EXERCISE INPUTS:
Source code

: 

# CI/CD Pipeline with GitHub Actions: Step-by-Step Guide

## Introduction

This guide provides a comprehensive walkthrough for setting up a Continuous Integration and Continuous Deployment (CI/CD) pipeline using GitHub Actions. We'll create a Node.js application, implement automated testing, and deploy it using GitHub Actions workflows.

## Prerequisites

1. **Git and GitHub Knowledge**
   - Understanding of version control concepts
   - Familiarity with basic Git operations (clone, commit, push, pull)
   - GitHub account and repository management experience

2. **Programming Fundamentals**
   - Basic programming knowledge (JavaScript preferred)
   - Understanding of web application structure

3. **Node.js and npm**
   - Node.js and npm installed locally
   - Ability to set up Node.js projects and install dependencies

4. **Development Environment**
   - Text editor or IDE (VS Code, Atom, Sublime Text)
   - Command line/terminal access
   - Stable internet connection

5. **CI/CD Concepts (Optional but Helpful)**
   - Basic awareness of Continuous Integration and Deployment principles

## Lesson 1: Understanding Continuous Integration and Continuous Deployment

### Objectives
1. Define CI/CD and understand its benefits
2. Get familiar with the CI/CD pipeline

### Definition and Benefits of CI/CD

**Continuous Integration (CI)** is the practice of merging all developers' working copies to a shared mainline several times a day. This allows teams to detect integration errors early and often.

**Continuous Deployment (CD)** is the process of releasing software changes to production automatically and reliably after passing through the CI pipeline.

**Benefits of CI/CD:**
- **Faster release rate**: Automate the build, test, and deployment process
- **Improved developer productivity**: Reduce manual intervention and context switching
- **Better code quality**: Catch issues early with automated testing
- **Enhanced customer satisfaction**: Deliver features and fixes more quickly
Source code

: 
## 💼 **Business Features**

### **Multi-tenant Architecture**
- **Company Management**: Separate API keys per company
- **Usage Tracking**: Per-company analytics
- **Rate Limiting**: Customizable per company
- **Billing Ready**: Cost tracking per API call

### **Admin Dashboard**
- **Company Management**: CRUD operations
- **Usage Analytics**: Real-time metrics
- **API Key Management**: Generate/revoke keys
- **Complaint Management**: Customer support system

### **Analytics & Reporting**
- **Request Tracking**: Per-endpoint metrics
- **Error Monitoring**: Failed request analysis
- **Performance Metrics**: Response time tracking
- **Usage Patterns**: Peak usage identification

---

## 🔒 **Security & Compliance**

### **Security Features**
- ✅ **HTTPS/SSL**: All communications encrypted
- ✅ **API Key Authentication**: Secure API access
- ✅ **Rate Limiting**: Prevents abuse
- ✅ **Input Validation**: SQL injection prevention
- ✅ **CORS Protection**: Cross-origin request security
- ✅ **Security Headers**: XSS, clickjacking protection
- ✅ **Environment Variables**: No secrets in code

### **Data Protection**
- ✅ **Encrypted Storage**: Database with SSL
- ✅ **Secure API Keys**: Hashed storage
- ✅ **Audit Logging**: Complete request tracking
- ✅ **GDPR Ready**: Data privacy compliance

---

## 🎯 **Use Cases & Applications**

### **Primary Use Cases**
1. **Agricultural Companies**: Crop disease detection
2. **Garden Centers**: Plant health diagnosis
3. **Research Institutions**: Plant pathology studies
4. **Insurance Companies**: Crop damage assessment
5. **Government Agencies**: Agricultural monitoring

TASK ITEM: Would you write out the whole listing word for word?

RESPONSE TO THE TASK:
Source code

: 

# CI/CD Pipeline with GitHub Actions: Step-by-Step Guide

## Introduction

This guide provides a comprehensive walkthrough for setting up a Continuous Integration and Continuous Deployment (CI/CD) pipeline using GitHub Actions. We'll create a Node.js application, implement automated testing, and deploy it using GitHub Actions workflows.

## Prerequisites

1. **Git and GitHub Knowledge**
   - Understanding of version control concepts
   - Familiarity with basic Git operations (clone, commit, push, pull)
   - GitHub account and repository management experience

2. **Programming Fundamentals**
   - Basic programming knowledge (JavaScript preferred)
   - Understanding of web application structure

3. **Node.js and npm**
   - Node.js and npm installed locally
   - Ability to set up Node.js projects and install dependencies

4. **Development Environment**
   - Text editor or IDE (VS Code, Atom, Sublime Text)
   - Command line/terminal access
   - Stable internet connection

5. **CI/CD Concepts (Optional but Helpful)**
   - Basic awareness of Continuous Integration and Deployment principles

## Lesson 1: Understanding Continuous Integration and Continuous Deployment

### Objectives
1. Define CI/CD and understand its benefits
2. Get familiar with the CI/CD pipeline

### Definition and Benefits of CI/CD

**Continuous Integration (CI)** is the practice of merging all developers' working copies to a shared mainline several times a day. This allows teams to detect integration errors early and often.

**Continuous Deployment (CD)** is the process of releasing software changes to production automatically and reliably after passing through the CI pipeline.

**Benefits of CI/CD:**
- **Faster release rate**: Automate the build, test, and deployment process
- **Improved developer productivity**: Reduce manual intervention and context switching
- **Better code quality**: Catch issues early with automated testing
- **Enhanced customer satisfaction**: Deliver features and fixes more quickly
Source code

: 
## 💼 **Business Features**

### **Multi-tenant Architecture**
- **Company Management**: Separate API keys per company
- **Usage Tracking**: Per-company analytics
- **Rate Limiting**: Customizable per company
- **Billing Ready**: Cost tracking per API call

### **Admin Dashboard**
- **Company Management**: CRUD operations
- **Usage Analytics**: Real-time metrics
- **API Key Management**: Generate/revoke keys
- **Complaint Management**: Customer support system

### **Analytics & Reporting**
- **Request Tracking**: Per-endpoint metrics
- **Error Monitoring**: Failed request analysis
- **Performance Metrics**: Response time tracking
- **Usage Patterns**: Peak usage identification

---

## 🔒 **Security & Compliance**

### **Security Features**
- ✅ **HTTPS/SSL**: All communications encrypted
- ✅ **API Key Authentication**: Secure API access
- ✅ **Rate Limiting**: Prevents abuse
- ✅ **Input Validation**: SQL injection prevention
- ✅ **CORS Protection**: Cross-origin request security
- ✅ **Security Headers**: XSS, clickjacking protection
- ✅ **Environment Variables**: No secrets in code

### **Data Protection**
- ✅ **Encrypted Storage**: Database with SSL
- ✅ **Secure API Keys**: Hashed storage
- ✅ **Audit Logging**: Complete request tracking
- ✅ **GDPR Ready**: Data privacy compliance

---

## 🎯 **Use Cases & Applications**

### **Primary Use Cases**
1. **Agricultural Companies**: Crop disease detection
2. **Garden Centers**: Plant health diagnosis
3. **Research Institutions**: Plant pathology studies
4. **Insurance Companies**: Crop damage assessment
5. **Government Agencies**: Agricultural monitoring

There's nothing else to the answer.